Natto is fermented at 104 degrees. Nattokinase is heat sensitive. To dry it to a powder in order to put it in capsules, they have to use heat. That damages the nattokinase.
It is difficult to find fresh natto in the US, but I did find NYrture. I did order from them and it did seem to help when I had it, but do to the expense I did not have it everyday, maybe twice a week, and I seemed to have a “roller coaster” pattern of symptoms improving when I had natto and “taking a dive” when I didn’t.
I am back to making natto and I use fresh natto as a starter from NYrture in Brooklyn. They ship by air in ice packs. The owner has a doctorate in micro biology. Using that as a starter, I do get “nice threads”, which is the nattokinase. I would be glad to advise on making natto if anyone has an interest. You can start looking into it by searching for “Natto Dad” on YouTube. He got me going and I have made a couple of adjustments.

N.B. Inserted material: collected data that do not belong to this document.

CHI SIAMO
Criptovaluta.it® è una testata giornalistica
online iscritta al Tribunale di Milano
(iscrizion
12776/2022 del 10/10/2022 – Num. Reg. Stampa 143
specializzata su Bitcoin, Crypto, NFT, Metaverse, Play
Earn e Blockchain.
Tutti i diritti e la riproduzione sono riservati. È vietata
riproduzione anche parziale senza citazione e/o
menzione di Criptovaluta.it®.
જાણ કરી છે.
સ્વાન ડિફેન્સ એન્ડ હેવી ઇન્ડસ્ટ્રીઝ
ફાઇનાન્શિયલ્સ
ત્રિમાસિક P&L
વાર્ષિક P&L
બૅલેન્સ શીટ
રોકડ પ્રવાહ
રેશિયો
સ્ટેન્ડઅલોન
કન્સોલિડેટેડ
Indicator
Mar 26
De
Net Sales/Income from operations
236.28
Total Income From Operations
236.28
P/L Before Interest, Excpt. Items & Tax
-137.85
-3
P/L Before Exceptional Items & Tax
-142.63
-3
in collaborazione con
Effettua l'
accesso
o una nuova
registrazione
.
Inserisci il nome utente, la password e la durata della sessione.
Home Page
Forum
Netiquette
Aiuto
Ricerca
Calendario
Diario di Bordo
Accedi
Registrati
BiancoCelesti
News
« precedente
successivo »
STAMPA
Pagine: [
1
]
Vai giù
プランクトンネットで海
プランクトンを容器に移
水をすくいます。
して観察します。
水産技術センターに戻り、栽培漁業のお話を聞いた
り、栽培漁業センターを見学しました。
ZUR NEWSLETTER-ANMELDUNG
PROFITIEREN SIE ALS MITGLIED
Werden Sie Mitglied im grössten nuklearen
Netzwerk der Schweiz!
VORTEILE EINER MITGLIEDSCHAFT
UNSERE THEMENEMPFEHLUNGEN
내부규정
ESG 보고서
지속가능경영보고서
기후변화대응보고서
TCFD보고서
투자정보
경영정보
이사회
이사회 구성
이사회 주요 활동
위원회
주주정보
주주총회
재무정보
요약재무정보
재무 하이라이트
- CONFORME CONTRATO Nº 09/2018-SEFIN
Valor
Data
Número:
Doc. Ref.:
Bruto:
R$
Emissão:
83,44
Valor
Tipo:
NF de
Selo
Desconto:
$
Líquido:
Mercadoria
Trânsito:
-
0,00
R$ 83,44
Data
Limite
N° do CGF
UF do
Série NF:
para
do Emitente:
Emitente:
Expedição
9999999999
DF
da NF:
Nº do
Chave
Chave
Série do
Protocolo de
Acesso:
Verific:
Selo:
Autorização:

Each morning as first food, I have natto with kimchi, the Korean fermented cabbage. Kimchi can be found in most major groceries and has health benefits, if you get the refrigerated variety. The unrefrigerated on the shelf variety has no benefits.
The natto helped, but my Long Covid symptoms have dramatically improved since I started taking L-Arginine with vitamin C that helps our bodies to produce nitric oxide that improves oxygen transportation to our tissues. If our tissues do not get sufficient oxygen, we will experience fatigue, muscle aches, breathing problems and brain fog.

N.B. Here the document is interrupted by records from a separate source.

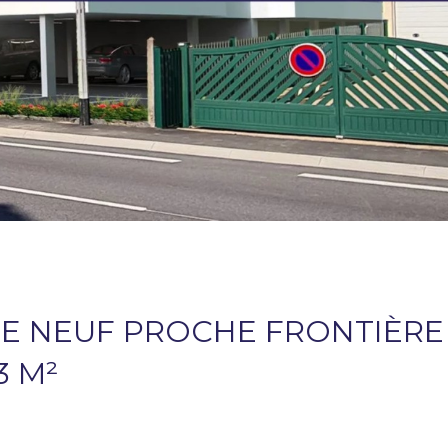
 NEUF PROCHE FRONTIÈRE
3 M²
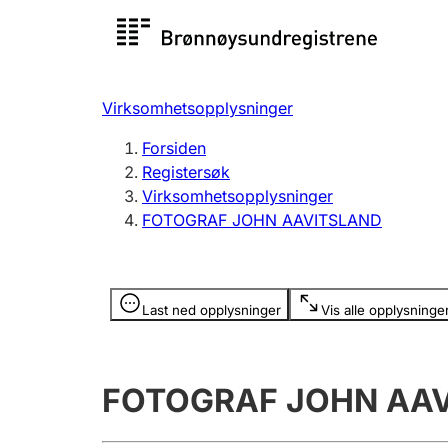
Registersøk
Aksjesel
Registrer
Virksomhetsopplysninger
Lag og forening
Flere
Forsiden
Registrere, endre, slette
organisa
Registersøk
Virksomhetsopplysninger
FOTOGRAF JOHN AAVITSLAND
Tinglysing
Jeger
Betaling 
Opplysninger er skjult
Last ned opplysninger
Vis alle opplysninge
Offentlig sektor
Andre t
FOTOGRAF JOHN AA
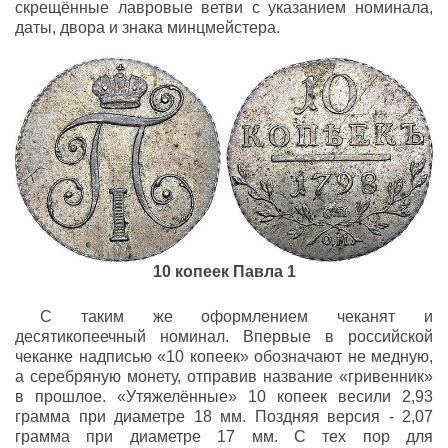
скрещённые лавровые ветви с указанием номинала,
даты, двора и знака минцмейстера.
10 копеек Павла 1
С таким же оформлением чеканят и
десятикопеечный номинал. Впервые в российской
чеканке надписью «10 копеек» обозначают не медную,
а серебряную монету, отправив название «гривенник»
в прошлое. «Утяжелённые» 10 копеек весили 2,93
грамма при диаметре 18 мм. Поздняя версия - 2,07
грамма при диаметре 17 мм. С тех пор для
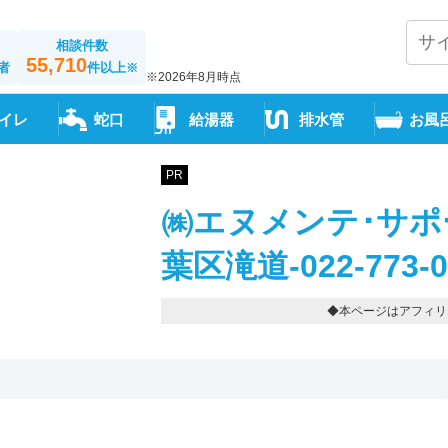
相談件数
55,710
者
件以上
※
※2026年8月時点
イレ
蛇口
給湯器
排水管
お風
PR
㈱エヌメンテ･サポ
葉区滝道-022-773-0
◆本ページはアフィリ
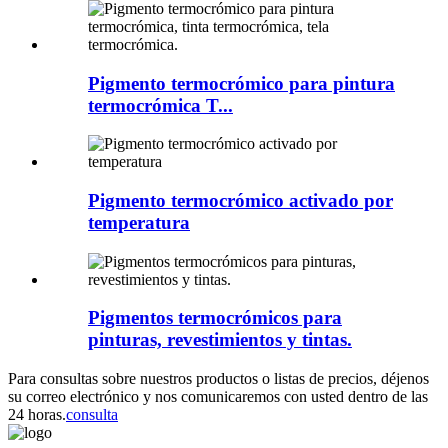
Pigmento termocrómico para pintura
termocrómica T...
Pigmento termocrómico activado por
temperatura
Pigmentos termocrómicos para
pinturas, revestimientos y tintas.
Para consultas sobre nuestros productos o listas de precios, déjenos
su correo electrónico y nos comunicaremos con usted dentro de las
24 horas.
consulta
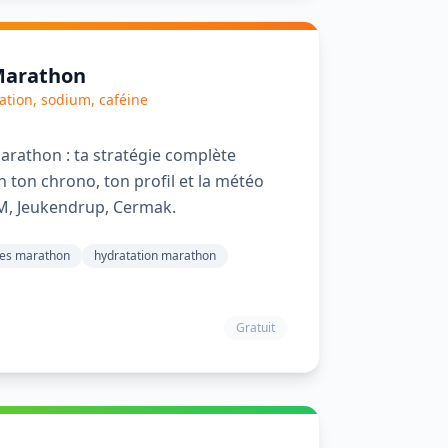
Marathon
ation, sodium, caféine
marathon : ta stratégie complète
 ton chrono, ton profil et la météo
SM, Jeukendrup, Cermak.
des marathon
hydratation marathon
Gratuit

At the beginning of this year, I saw an Italian study that used L-Arginine and vitamin C with success in lowering LC symptoms, so I thought I would try it. I started with 1 gram L-Arginine with vitamin C and I found that I no longer had PEM. I added L-Citrulline 3g, with vitamin C, that turns into L-Arginine. Total L-Arginine and L-Citrulline should not exceed 9 grams per day. I went up to 6 to 8.25 grams per day. As my symptoms lessoned, I reduced the dosage to 3 grams of L-Citrulline per day. I am also taking L-Carnitine and Creatine.
Most vitamin C capsules are too strong. I did have stomach problems taking vitamin C twice a day at 500mg per dose, or 1000 mg per day. I did find a vitamin C powder and I take 1/8 tsp, around 100mg C, with 3g L-Citrulline. At that dosage, my LC symptoms are dramatically reduced and my stomach is okay.

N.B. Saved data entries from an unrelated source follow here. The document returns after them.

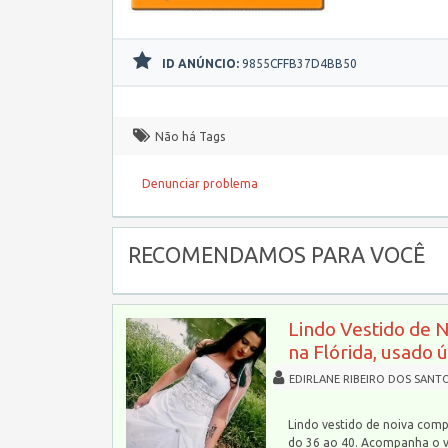
ID ANÚNCIO:
9855CFFB37D4BB50
Não há Tags
Denunciar problema
RECOMENDAMOS PARA VOCÊ
Lindo Vestido de 
na Flórida, usado 
EDIRLANE RIBEIRO DOS SANT
Lindo vestido de noiva comp
do 36 ao 40. Acompanha o 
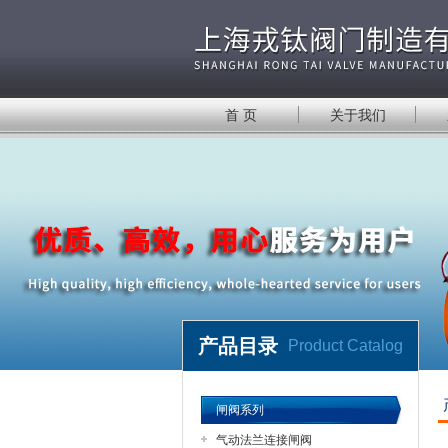
首 页
关于我们
产品目录
Product Catalog
闸阀系列
气动法兰连接闸阀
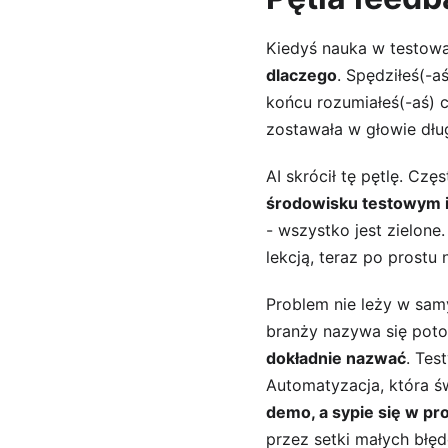
Kiedyś nauka w testowa
dlaczego
. Spędziłeś(-a
końcu rozumiałeś(-aś) c
zostawała w głowie dłu
AI skrócił tę pętlę. Częs
środowisku testowym i
- wszystko jest zielone
lekcją, teraz po prostu n
Problem nie leży w samy
branży nazywa się potoc
dokładnie nazwać
. Tes
Automatyzacja, która świ
demo, a sypie się w pr
przez setki małych błę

I also focus on having foods that will assist on creating nitric oxide, such as beets, celery, arugula, walnuts, cocoa and honey. Search “nitric oxide foods” and you will find many. I make up recipes like celery sticks with nut butter and a slice of orange (remember the C). I have cocoa and honey with almond milk in the morning. Beets are a great choice, but I restrict them to ½ cup every other day to avoid too many oxalates that could cause kidney stones. The liquid in the beets (beet juice) is a good source.
Here is a link to the Italian study:
https://www.ncbi.nlm.nih.gov/pmc/articles/PMC9295384/
I read somewhere that L-Citrulline is more effective than L-Arginine. Something about it being metabolized more efficiently. Thank for the very informative post. Best wishes to you.